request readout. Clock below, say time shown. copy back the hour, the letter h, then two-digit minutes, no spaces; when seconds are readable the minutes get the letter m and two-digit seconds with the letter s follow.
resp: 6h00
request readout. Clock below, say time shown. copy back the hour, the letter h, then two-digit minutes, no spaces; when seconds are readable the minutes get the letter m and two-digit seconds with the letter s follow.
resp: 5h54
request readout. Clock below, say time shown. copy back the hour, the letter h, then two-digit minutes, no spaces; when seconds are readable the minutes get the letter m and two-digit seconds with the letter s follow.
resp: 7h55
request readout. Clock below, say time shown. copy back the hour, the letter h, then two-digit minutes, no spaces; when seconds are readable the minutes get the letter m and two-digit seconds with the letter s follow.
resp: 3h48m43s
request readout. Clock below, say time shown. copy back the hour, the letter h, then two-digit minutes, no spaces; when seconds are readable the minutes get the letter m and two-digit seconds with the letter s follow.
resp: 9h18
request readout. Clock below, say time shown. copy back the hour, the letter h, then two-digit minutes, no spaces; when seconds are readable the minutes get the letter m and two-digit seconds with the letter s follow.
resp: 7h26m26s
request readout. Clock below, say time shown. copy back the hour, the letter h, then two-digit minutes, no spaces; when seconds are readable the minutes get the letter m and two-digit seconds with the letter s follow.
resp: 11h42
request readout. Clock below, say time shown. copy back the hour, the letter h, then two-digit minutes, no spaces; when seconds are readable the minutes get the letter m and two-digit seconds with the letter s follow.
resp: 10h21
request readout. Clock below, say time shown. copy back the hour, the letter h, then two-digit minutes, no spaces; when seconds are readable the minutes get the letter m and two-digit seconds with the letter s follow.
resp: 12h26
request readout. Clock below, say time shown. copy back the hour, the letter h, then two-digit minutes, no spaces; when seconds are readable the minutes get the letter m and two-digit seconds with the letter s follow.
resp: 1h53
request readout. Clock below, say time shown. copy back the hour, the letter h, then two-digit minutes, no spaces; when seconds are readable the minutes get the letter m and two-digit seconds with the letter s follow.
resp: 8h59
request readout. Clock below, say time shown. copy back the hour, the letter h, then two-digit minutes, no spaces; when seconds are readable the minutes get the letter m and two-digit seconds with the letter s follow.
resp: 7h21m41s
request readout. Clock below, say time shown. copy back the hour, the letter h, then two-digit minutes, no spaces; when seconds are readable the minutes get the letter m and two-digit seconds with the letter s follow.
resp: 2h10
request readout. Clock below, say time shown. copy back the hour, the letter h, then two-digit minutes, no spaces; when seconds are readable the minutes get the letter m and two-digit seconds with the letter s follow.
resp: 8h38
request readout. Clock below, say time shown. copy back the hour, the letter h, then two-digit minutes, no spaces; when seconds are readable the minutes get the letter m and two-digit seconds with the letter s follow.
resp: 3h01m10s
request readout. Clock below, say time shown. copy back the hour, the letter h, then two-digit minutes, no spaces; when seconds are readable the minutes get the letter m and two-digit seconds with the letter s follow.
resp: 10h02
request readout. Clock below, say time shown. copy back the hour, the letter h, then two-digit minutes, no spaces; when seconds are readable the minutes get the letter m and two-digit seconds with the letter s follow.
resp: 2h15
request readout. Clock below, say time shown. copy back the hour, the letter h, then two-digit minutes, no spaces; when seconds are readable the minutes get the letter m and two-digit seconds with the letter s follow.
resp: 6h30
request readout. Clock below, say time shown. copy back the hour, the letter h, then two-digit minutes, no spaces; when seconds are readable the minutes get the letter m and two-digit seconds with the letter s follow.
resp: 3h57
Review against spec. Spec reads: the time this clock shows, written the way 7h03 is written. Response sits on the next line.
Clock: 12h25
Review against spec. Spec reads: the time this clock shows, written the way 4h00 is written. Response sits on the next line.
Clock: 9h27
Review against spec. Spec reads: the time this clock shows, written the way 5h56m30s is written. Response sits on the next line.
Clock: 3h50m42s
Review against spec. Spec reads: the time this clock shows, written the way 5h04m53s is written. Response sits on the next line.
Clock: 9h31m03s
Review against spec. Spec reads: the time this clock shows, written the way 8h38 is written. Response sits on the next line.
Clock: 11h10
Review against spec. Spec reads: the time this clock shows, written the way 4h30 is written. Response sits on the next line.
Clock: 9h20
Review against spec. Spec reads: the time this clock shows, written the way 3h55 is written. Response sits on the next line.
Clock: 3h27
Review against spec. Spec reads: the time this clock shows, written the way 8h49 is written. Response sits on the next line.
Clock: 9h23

▸ **DESCRIZIONE ESERCIZIO**: Trascrivi per favore tutte le righe dell'elenco qui sopra, identiche all'originale.

▸ **COMPITO SVOLTO**:
request readout. Clock below, say time shown. copy back the hour, the letter h, then two-digit minutes, no spaces; when seconds are readable the minutes get the letter m and two-digit seconds with the letter s follow.
resp: 6h00
request readout. Clock below, say time shown. copy back the hour, the letter h, then two-digit minutes, no spaces; when seconds are readable the minutes get the letter m and two-digit seconds with the letter s follow.
resp: 5h54
request readout. Clock below, say time shown. copy back the hour, the letter h, then two-digit minutes, no spaces; when seconds are readable the minutes get the letter m and two-digit seconds with the letter s follow.
resp: 7h55
request readout. Clock below, say time shown. copy back the hour, the letter h, then two-digit minutes, no spaces; when seconds are readable the minutes get the letter m and two-digit seconds with the letter s follow.
resp: 3h48m43s
request readout. Clock below, say time shown. copy back the hour, the letter h, then two-digit minutes, no spaces; when seconds are readable the minutes get the letter m and two-digit seconds with the letter s follow.
resp: 9h18
request readout. Clock below, say time shown. copy back the hour, the letter h, then two-digit minutes, no spaces; when seconds are readable the minutes get the letter m and two-digit seconds with the letter s follow.
resp: 7h26m26s
request readout. Clock below, say time shown. copy back the hour, the letter h, then two-digit minutes, no spaces; when seconds are readable the minutes get the letter m and two-digit seconds with the letter s follow.
resp: 11h42
request readout. Clock below, say time shown. copy back the hour, the letter h, then two-digit minutes, no spaces; when seconds are readable the minutes get the letter m and two-digit seconds with the letter s follow.
resp: 10h21
request readout. Clock below, say time shown. copy back the hour, the letter h, then two-digit minutes, no spaces; when seconds are readable the minutes get the letter m and two-digit seconds with the letter s follow.
resp: 12h26
request readout. Clock below, say time shown. copy back the hour, the letter h, then two-digit minutes, no spaces; when seconds are readable the minutes get the letter m and two-digit seconds with the letter s follow.
resp: 1h53
request readout. Clock below, say time shown. copy back the hour, the letter h, then two-digit minutes, no spaces; when seconds are readable the minutes get the letter m and two-digit seconds with the letter s follow.
resp: 8h59
request readout. Clock below, say time shown. copy back the hour, the letter h, then two-digit minutes, no spaces; when seconds are readable the minutes get the letter m and two-digit seconds with the letter s follow.
resp: 7h21m41s
request readout. Clock below, say time shown. copy back the hour, the letter h, then two-digit minutes, no spaces; when seconds are readable the minutes get the letter m and two-digit seconds with the letter s follow.
resp: 2h10
request readout. Clock below, say time shown. copy back the hour, the letter h, then two-digit minutes, no spaces; when seconds are readable the minutes get the letter m and two-digit seconds with the letter s follow.
resp: 8h38
request readout. Clock below, say time shown. copy back the hour, the letter h, then two-digit minutes, no spaces; when seconds are readable the minutes get the letter m and two-digit seconds with the letter s follow.
resp: 3h01m10s
request readout. Clock below, say time shown. copy back the hour, the letter h, then two-digit minutes, no spaces; when seconds are readable the minutes get the letter m and two-digit seconds with the letter s follow.
resp: 10h02
request readout. Clock below, say time shown. copy back the hour, the letter h, then two-digit minutes, no spaces; when seconds are readable the minutes get the letter m and two-digit seconds with the letter s follow.
resp: 2h15
request readout. Clock below, say time shown. copy back the hour, the letter h, then two-digit minutes, no spaces; when seconds are readable the minutes get the letter m and two-digit seconds with the letter s follow.
resp: 6h30
request readout. Clock below, say time shown. copy back the hour, the letter h, then two-digit minutes, no spaces; when seconds are readable the minutes get the letter m and two-digit seconds with the letter s follow.
resp: 3h57
Review against spec. Spec reads: the time this clock shows, written the way 7h03 is written. Response sits on the next line.
Clock: 12h25
Review against spec. Spec reads: the time this clock shows, written the way 4h00 is written. Response sits on the next line.
Clock: 9h27
Review against spec. Spec reads: the time this clock shows, written the way 5h56m30s is written. Response sits on the next line.
Clock: 3h50m42s
Review against spec. Spec reads: the time this clock shows, written the way 5h04m53s is written. Response sits on the next line.
Clock: 9h31m03s
Review against spec. Spec reads: the time this clock shows, written the way 8h38 is written. Response sits on the next line.
Clock: 11h10
Review against spec. Spec reads: the time this clock shows, written the way 4h30 is written. Response sits on the next line.
Clock: 9h20
Review against spec. Spec reads: the time this clock shows, written the way 3h55 is written. Response sits on the next line.
Clock: 3h27
Review against spec. Spec reads: the time this clock shows, written the way 8h49 is written. Response sits on the next line.
Clock: 9h23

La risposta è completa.